One such instance involves Lynn McKain, a Maryland woman diagnosed with terminal breast cancer. McKain thought she had the disease beat in 2009, prompting her and her family to buy five roundtrip tickets to Belize. But just months before the big trip, Fox News reports that the cancer had returned, and in a more aggressive manner.

Armed with a doctor's note advising her to cancel the trip, McKain sought a $4,200 refund from U.S. Airways. They said no.

Lynn McKain had purchased non-refundable tickets. Under most airline refund policies, non-refundable tickets are simply non-refundable. Very few, if any, make exceptions for those who cannot fly due to illness.

However, a number of airlines, including U.S. Airways, will allow you to apply the value to a new ticket. Subject to a fee, of course. As McKain suggested to various news outlets, this option does her no good.

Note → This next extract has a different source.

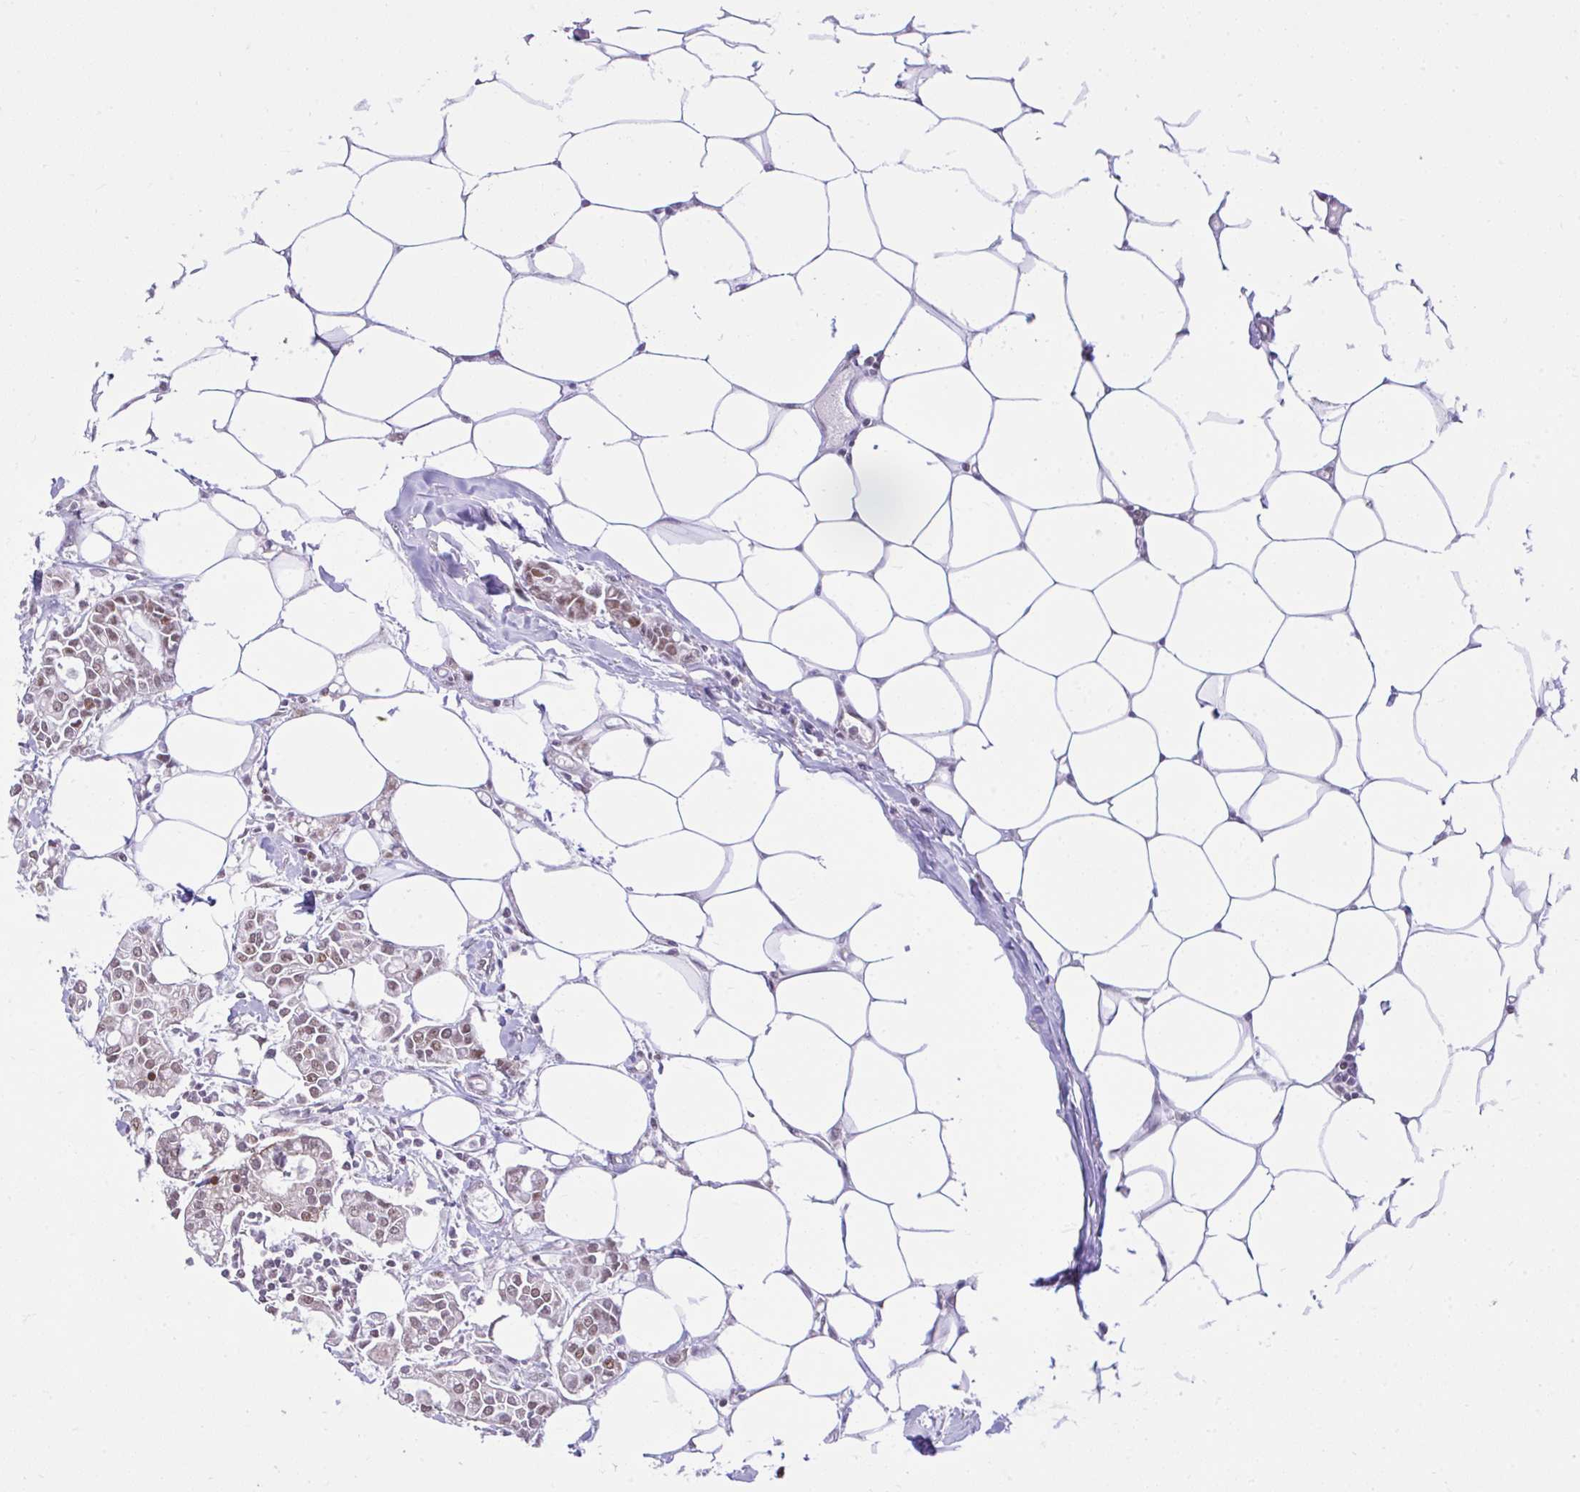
{"staining": {"intensity": "weak", "quantity": ">75%", "location": "nuclear"}, "tissue": "breast cancer", "cell_type": "Tumor cells", "image_type": "cancer", "snomed": [{"axis": "morphology", "description": "Duct carcinoma"}, {"axis": "topography", "description": "Breast"}], "caption": "Weak nuclear protein positivity is appreciated in about >75% of tumor cells in invasive ductal carcinoma (breast).", "gene": "GLIS3", "patient": {"sex": "female", "age": 84}}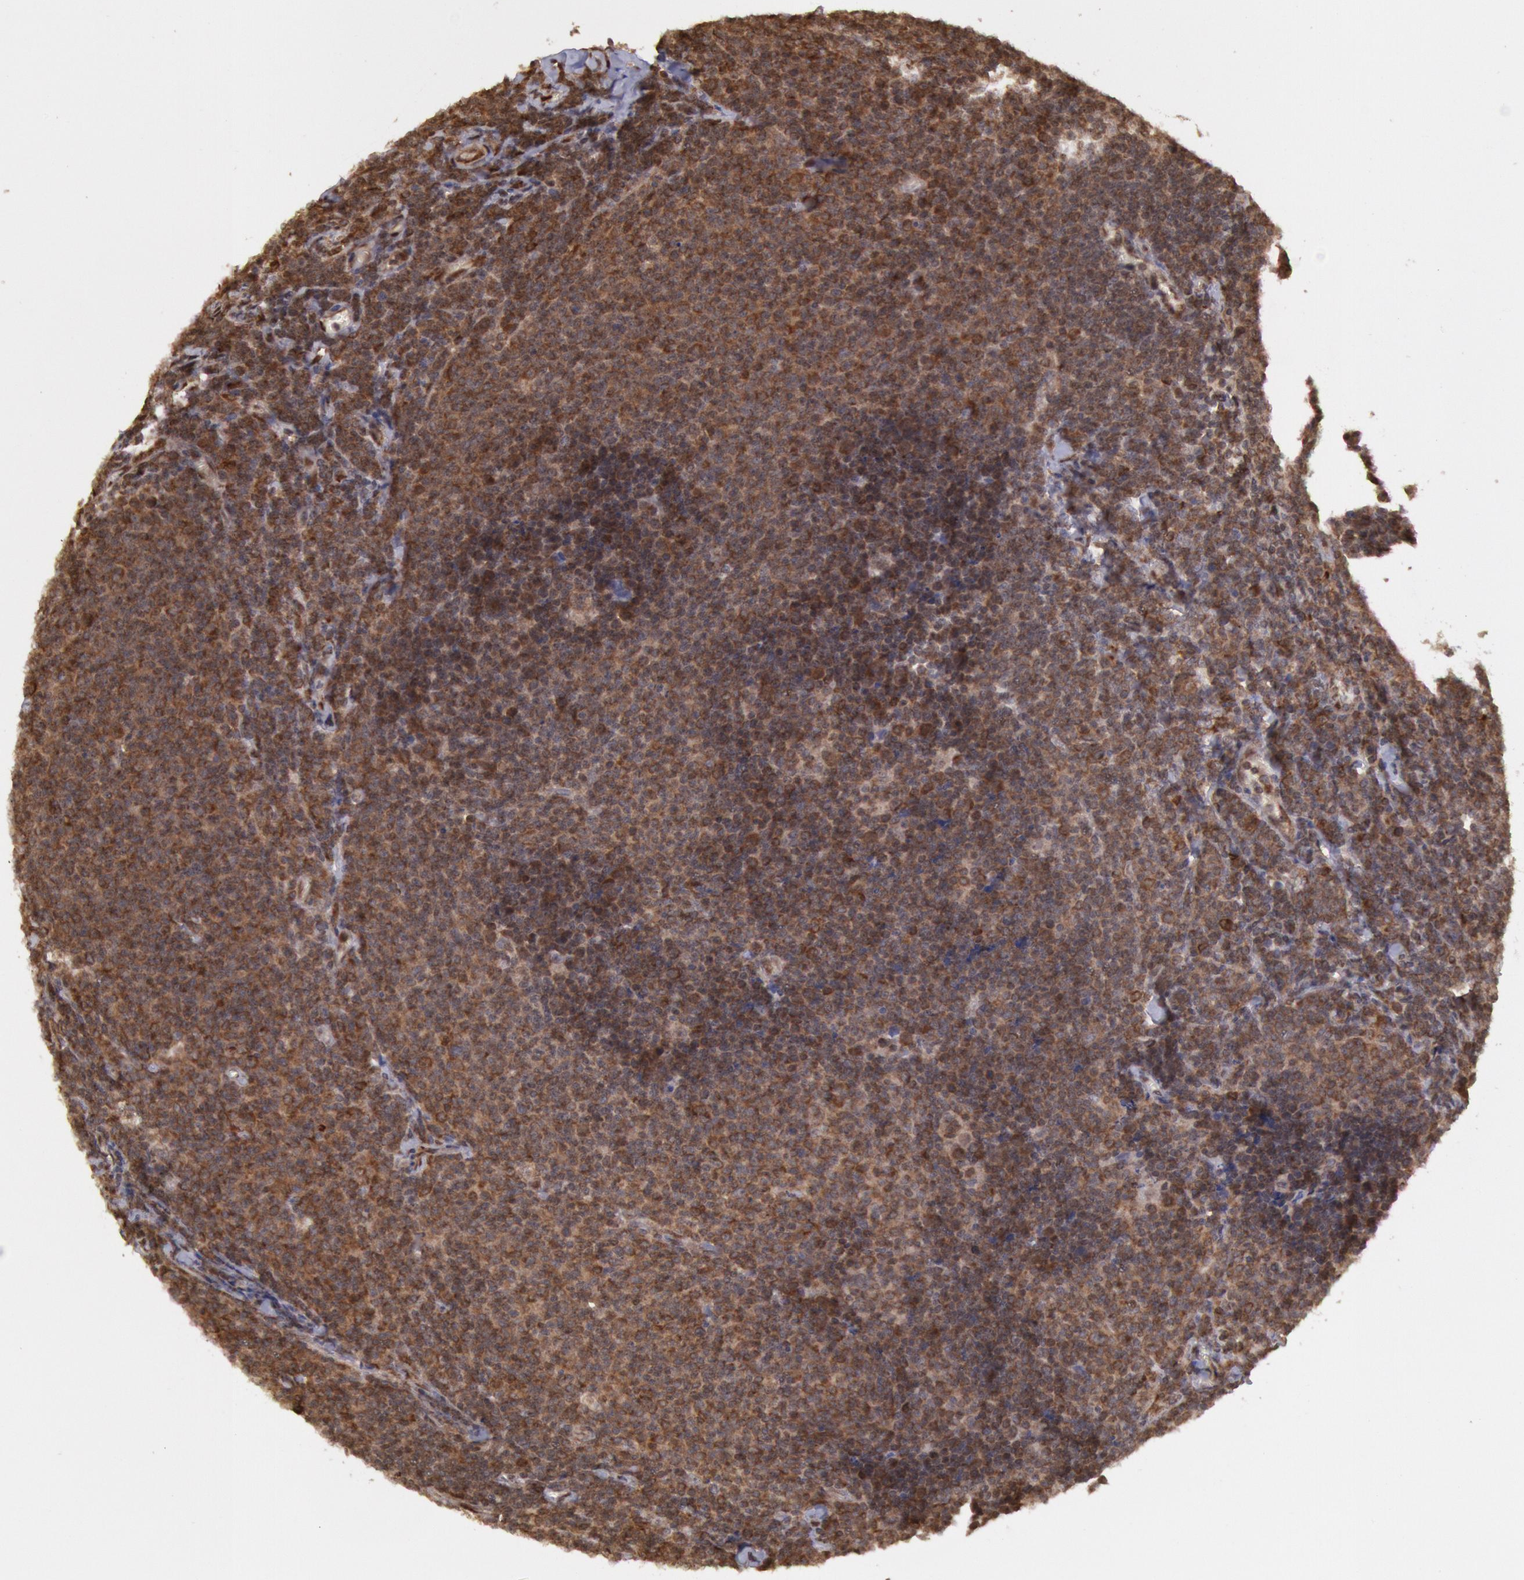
{"staining": {"intensity": "moderate", "quantity": ">75%", "location": "cytoplasmic/membranous"}, "tissue": "lymphoma", "cell_type": "Tumor cells", "image_type": "cancer", "snomed": [{"axis": "morphology", "description": "Malignant lymphoma, non-Hodgkin's type, Low grade"}, {"axis": "topography", "description": "Lymph node"}], "caption": "Protein analysis of malignant lymphoma, non-Hodgkin's type (low-grade) tissue shows moderate cytoplasmic/membranous expression in approximately >75% of tumor cells.", "gene": "STX17", "patient": {"sex": "male", "age": 74}}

Such a policy is completely legal, and only in the very rare circumstance will an airline refund policy be void. So if you're spending a large sum of money on an airline ticket and other vacation necessities, consider protecting yourself with travel insurance.

For a relatively small sum, you can insure yourself against any unexpected cancellations. Policies will generally refund the cost of airfare, lodging, and any pre-planned activities. They may also provide medical insurance as an added bonus.

Don't let airline refund policies get in your way. Planning ahead will make a trip cancellation a little less painful.